29. Néanmoins, le fait est qu’en l’absence d’un instrument juridique
contraignant à ce sujet, chaque pays est libre de décider pour lui‑même
de la position qu’il souhaite adopter au niveau national. Autrement
dit, il est peu probable que les pays qui autorisent actuellement
la maternité de substitution à but lucratif et la pratiquent à grande
échelle (notamment deux Etats membres du Conseil de l’Europe, l’Ukraine
et la Russie), ou ceux où elle est pratiquée illégalement mais tolérée
(comme en Grèce
) décident de l’interdire uniquement
parce que l’Assemblée parlementaire du Conseil de l’Europe recommande
de le faire. Il semble encore plus improbable que ces pays acceptent
d’être liés par un instrument juridique interdisant la maternité
de substitution à but lucratif, indépendamment du fait de savoir
si cet instrument est développé au niveau européen ou international. Comme
il existe peu – sinon aucun – mouvement d’enfants nés de mères porteuses
entre les pays qui interdisent la maternité de substitution à but
lucratif, un instrument juridique interdisant celle‑ci serait sans
effet sur les droits des enfants.
30. Dans ces conditions, je pense qu’au minimum, les juridictions
qui continuent d’autoriser la maternité de substitution à but lucratif
devraient être tenues d’accepter uniquement les conventions de maternité
de substitution entre des nationaux résidant dans leur propre Etat
et pays. On observe déjà une tendance intéressante en ce sens, comme
l’a noté la HCCH
.
Si cette obligation était introduite dans un instrument juridique
international liant à la fois les pays qui interdisent et les pays
qui autorisent la maternité de substitution à but lucratif, une
telle norme aurait pour effet de réduire les conventions de maternité
de substitution à moins de 1 % ou 2 % de leur nombre actuel et d’empêcher
complètement les mouvements transfrontières d’enfants nés de conventions
à but lucratif, en protégeant effectivement ces enfants des atteintes
à leurs droits en matière de filiation et de nationalité.
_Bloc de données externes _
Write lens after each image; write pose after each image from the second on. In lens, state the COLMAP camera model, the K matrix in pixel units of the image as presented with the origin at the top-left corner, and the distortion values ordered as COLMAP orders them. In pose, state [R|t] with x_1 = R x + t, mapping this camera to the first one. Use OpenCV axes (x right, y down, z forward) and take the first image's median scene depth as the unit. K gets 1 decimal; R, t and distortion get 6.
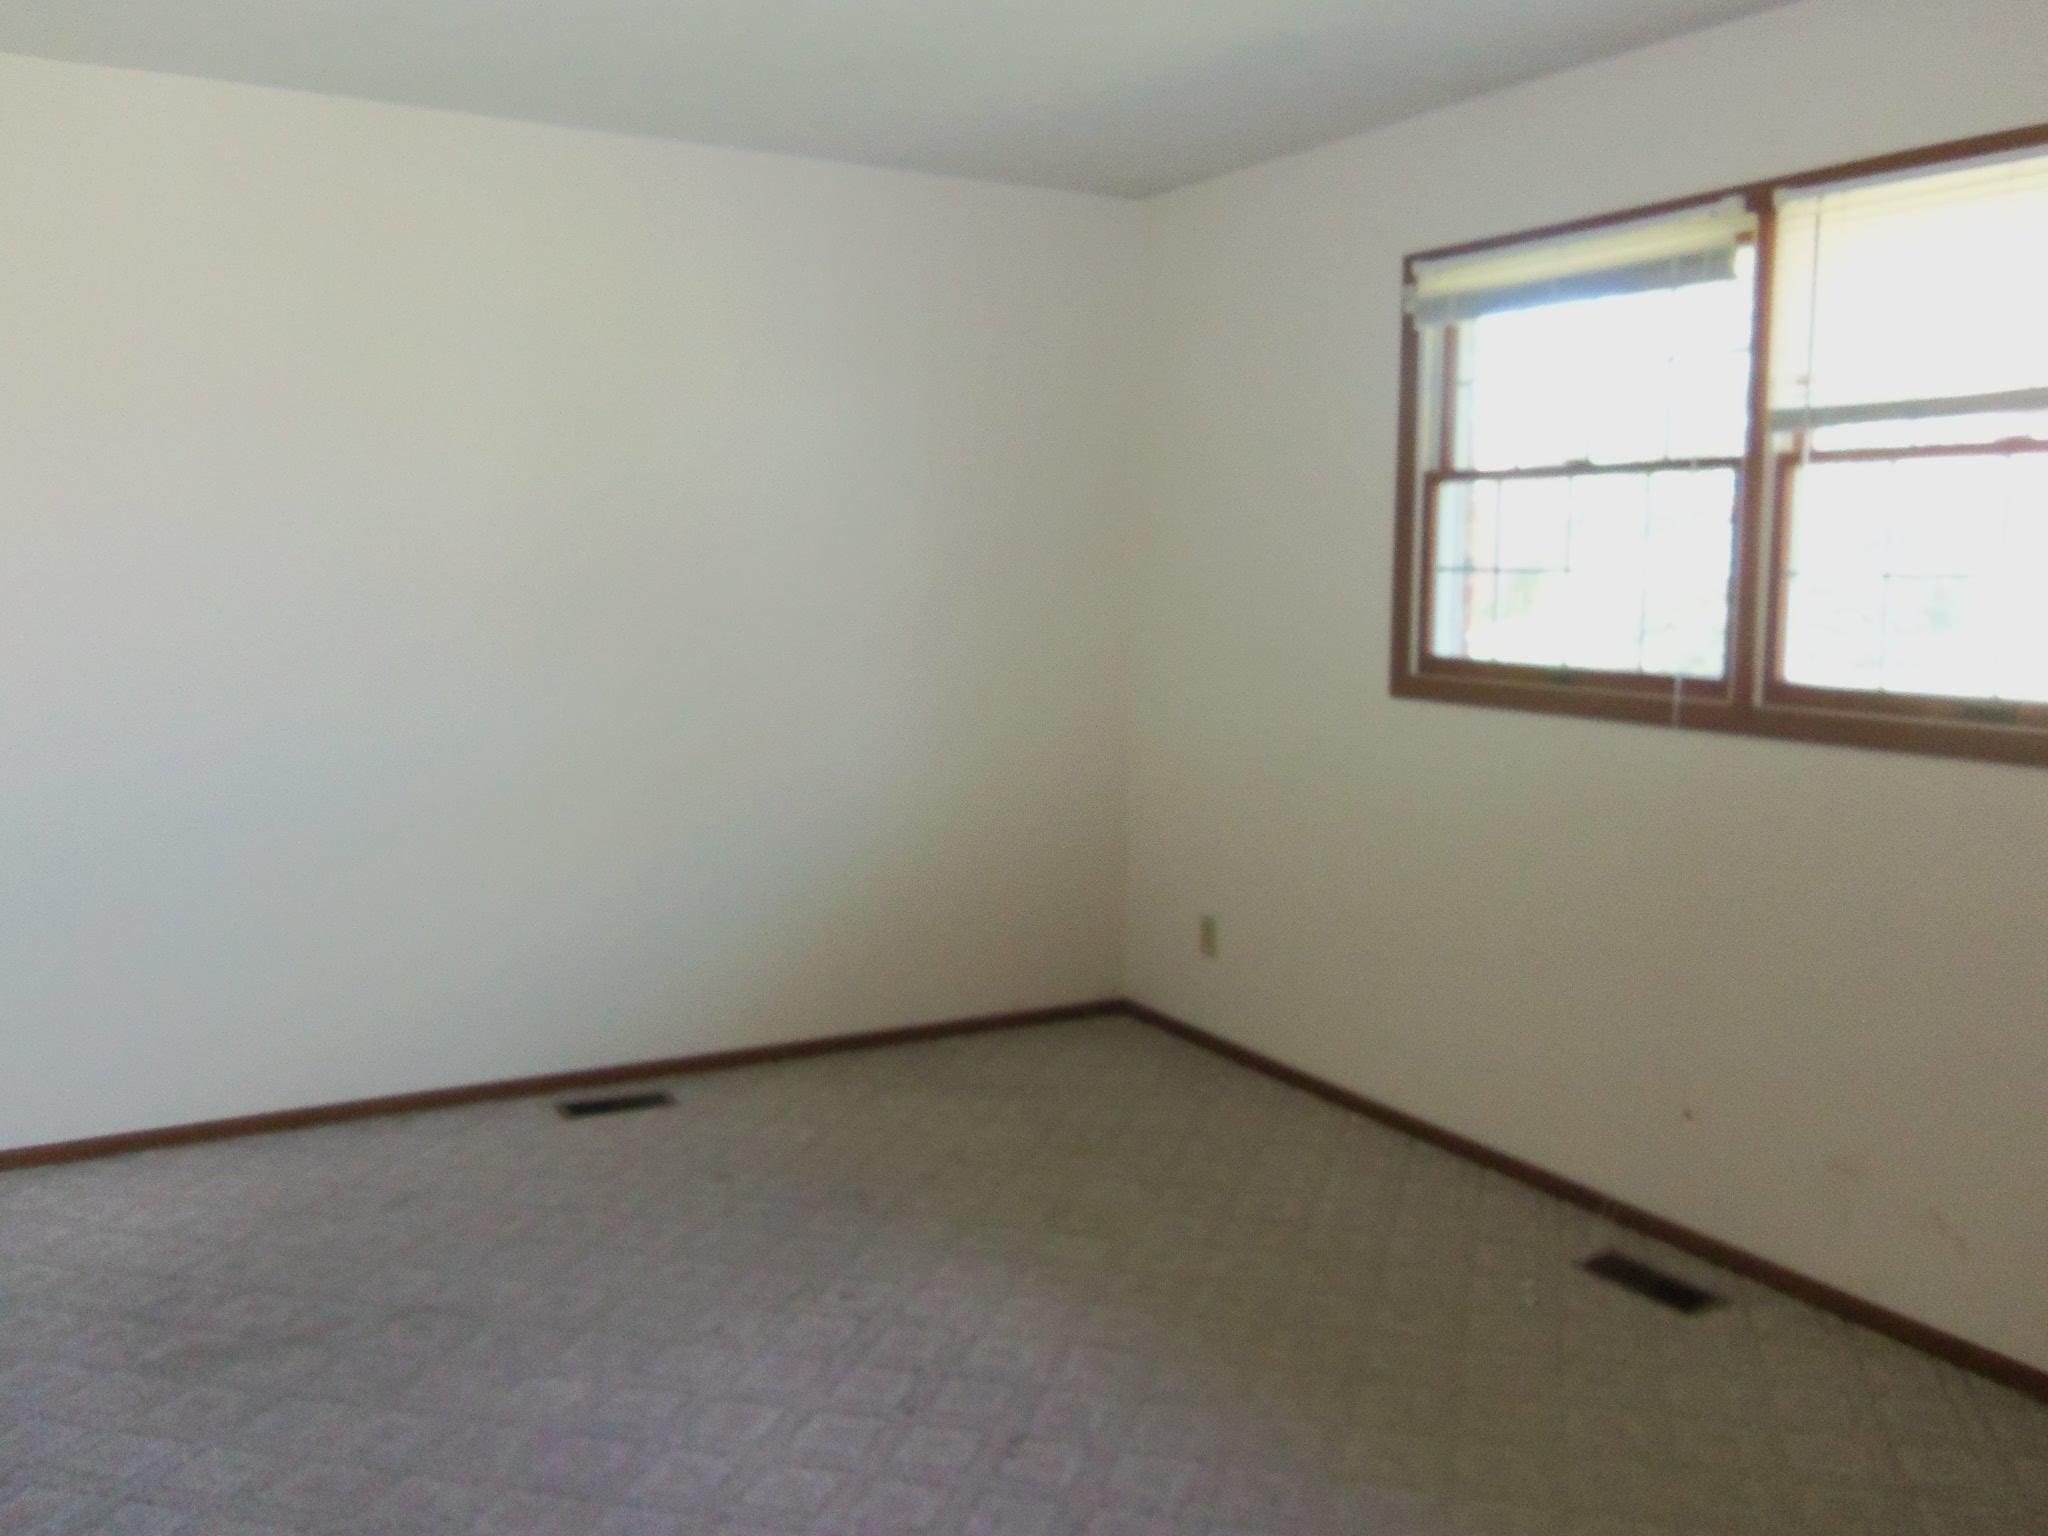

31. En conclusion, je propose que l’Assemblée recommande que:
- les Etats membres interdisent
toutes les formes de maternité de substitution à but lucratif dans
l’intérêt supérieur de l’enfant;
- les Etats membres et le Comité des Ministres collaborent
avec la HCCH en vue, au minimum, de restreindre le recours aux conventions
de maternité de substitution aux nationaux résidant dans leur propre
Etat et pays dans un éventuel instrument multilatéral auquel les
travaux de la HCCH sur la filiation et la maternité de substitution seraient
à même d’aboutir;
- les Etats membres veillent à ne pas porter atteinte aux
droits de l’enfant lorsqu’ils prennent des mesures visant à maintenir
l’ordre public et à dissuader le recours à des conventions de maternité
de substitution;
- le Comité des Ministres examine l’opportunité et la faisabilité
de l’élaboration de lignes directrices européennes sur la protection
des droits de l’enfant en relation avec les conventions de maternité
de substitution à but lucratif.
32. Enfin, la plupart de nos Etats membres disposent d’un éventail
de possibilités pour faire en sorte que l’adoption devienne l’alternative
la plus viable à la gestation pour autrui, offrant ainsi des parents
attentionnés à un enfant dans le besoin, et réalisant ainsi le désir
d’enfant des couples stériles – la meilleure solution pour tous.